But Freyer became concerned when, four days after her story came out, the FDA posted on its website a “consumer update” that answered some, but not all, of the questions she had posed to the agency.
“Turns out the FDA’s position was not the ‘no comment’ I received,” Freyer wrote in an account of the incident posted on the AHCJ website.
FDA headquarters in White Oak, Md.
(Photo by thisisbossi via Flickr)
“I don’t think the FDA had anything major to hide,” Freyer added. “It seemed like the agency just couldn’t be bothered with my questions, preferring to focus on a statement for release on its own time.”
But the web-only consumer advisory left questions unanswered and probably reached few consumers.

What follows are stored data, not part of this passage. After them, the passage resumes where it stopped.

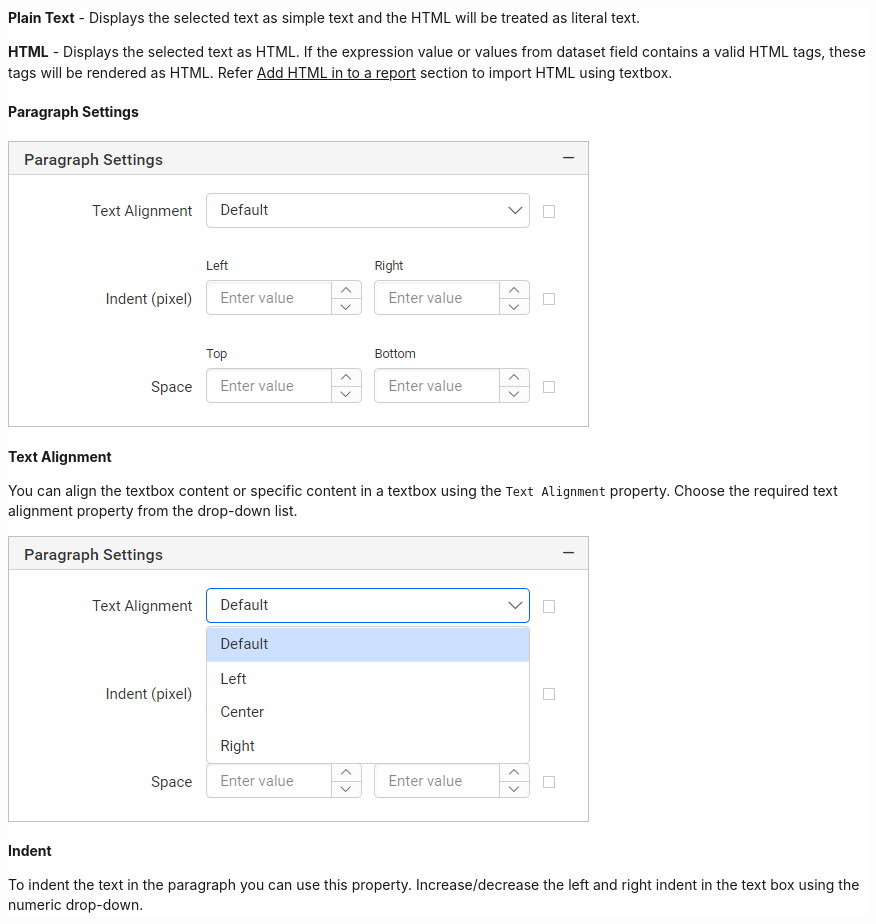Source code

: **Plain Text** - Displays the selected text as simple text and the HTML will be treated as literal text.

**HTML** - Displays the selected text as HTML. If the expression value or values from dataset field contains a valid  HTML tags, these tags will be rendered as HTML. Refer [Add HTML in to a report](./../../report-items/textbox/add-html-in-to-a-report/) section to import HTML using textbox.

#### Paragraph Settings

![Textbox item with properties view](/static/assets/on-premise/images/report-designer/report-items/textbox/paragraph-settings.png '#width=385px')

<span style="font-weight:bold">Text Alignment</span>

You can align the textbox content or specific content in a textbox using the `Text Alignment` property. Choose the required text alignment property from the drop-down list.

![Textbox item with properties view](/static/assets/on-premise/images/report-designer/report-items/textbox/paragraph-settings-text-alignment.png '#width=385px')

<span style="font-weight:bold">Indent</span>

To indent the text in the paragraph you can use this property. Increase/decrease the left and right indent in the text box using the numeric drop-down.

Freyer, who is an AHCJ board member and chair of AHCJ’s Right to Know Committee, complained about the incident, pursuing the matter up the chain of command. She eventually received an apology, but little by way of explanation. She is sharing her experience in the hope of encouraging other reporters – especially the beleaguered folks who work for the regional media – to persist in seeking information from the federal government.
“The Obama Administration has done some admirable work posting user-friendly information on the Internet,” Freyer said. “But as long as the administration’s press officers ignore and deflect reporters’ questions, the government’s websites begin to function like a state-sponsored press, containing only the information the government wants to share, forever impervious to questioning.
“I urge my fellow journalists to push back against this trend.”